[[ Record excerpts open ]]
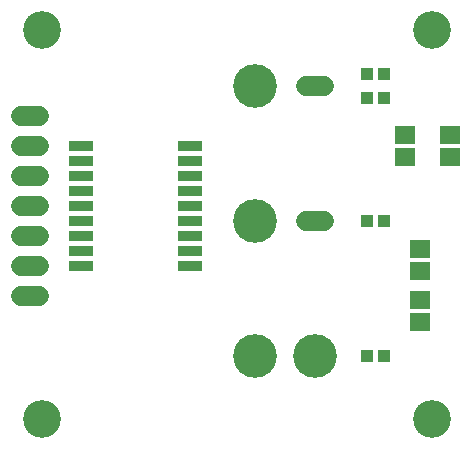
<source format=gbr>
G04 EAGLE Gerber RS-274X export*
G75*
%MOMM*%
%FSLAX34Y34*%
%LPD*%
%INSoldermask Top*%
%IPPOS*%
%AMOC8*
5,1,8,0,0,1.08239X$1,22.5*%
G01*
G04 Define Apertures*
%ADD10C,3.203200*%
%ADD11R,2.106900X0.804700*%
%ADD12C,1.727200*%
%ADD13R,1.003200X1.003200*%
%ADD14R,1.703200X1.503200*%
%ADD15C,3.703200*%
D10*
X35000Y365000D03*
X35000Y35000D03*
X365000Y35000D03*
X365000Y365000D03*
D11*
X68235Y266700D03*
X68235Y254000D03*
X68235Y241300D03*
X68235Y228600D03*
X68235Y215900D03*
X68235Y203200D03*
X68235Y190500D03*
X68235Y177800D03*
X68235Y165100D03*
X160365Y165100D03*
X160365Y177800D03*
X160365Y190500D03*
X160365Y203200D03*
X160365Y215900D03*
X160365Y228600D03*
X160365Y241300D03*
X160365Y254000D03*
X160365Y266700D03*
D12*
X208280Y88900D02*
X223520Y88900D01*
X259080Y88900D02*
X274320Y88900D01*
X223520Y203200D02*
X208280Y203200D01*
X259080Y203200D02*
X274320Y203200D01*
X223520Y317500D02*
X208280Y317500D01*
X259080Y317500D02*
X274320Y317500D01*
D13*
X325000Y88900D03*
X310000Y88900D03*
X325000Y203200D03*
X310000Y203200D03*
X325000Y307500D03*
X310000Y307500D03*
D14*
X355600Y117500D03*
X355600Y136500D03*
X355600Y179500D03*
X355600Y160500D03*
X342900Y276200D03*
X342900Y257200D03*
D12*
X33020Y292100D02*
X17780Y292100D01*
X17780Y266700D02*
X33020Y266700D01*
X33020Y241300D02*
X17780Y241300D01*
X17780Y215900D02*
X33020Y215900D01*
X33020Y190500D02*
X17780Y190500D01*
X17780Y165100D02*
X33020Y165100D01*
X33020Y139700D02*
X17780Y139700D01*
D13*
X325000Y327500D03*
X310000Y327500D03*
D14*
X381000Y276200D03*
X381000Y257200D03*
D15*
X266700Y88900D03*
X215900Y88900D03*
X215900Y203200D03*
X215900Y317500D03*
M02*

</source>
[[ Record excerpts closed ]]
[[ Record excerpts open ]]
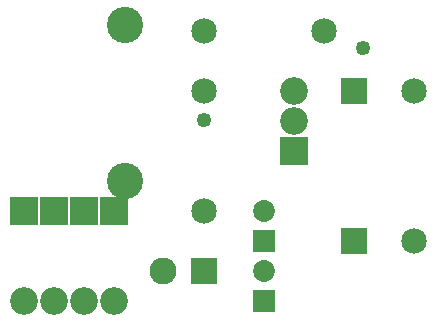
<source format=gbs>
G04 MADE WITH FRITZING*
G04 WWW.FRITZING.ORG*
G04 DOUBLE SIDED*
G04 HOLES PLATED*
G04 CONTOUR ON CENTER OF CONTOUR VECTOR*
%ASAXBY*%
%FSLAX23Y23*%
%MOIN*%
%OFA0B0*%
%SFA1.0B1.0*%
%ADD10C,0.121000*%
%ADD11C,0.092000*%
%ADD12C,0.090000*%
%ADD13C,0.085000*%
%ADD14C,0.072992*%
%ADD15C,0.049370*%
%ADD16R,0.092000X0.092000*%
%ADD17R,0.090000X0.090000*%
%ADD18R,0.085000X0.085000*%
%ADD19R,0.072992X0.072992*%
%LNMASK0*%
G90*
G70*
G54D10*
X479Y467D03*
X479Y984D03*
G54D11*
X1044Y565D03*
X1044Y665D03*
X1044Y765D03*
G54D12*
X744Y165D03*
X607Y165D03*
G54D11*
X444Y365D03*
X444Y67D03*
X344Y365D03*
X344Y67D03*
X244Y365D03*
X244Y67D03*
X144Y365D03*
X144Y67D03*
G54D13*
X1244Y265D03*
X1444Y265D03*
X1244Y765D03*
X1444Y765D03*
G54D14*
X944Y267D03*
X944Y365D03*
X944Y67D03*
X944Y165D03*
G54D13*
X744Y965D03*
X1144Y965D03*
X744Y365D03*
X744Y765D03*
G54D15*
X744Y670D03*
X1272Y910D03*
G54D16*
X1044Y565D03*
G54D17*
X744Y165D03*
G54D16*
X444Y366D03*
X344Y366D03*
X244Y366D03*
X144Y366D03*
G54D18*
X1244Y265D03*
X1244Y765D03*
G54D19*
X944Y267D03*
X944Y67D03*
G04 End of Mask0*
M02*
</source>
[[ Record excerpts closed ]]
- [Work request]: Search the entries above for "FRITZING". Return every line that has it.

- [Exercise result]:
G04 MADE WITH FRITZING*
G04 WWW.FRITZING.ORG*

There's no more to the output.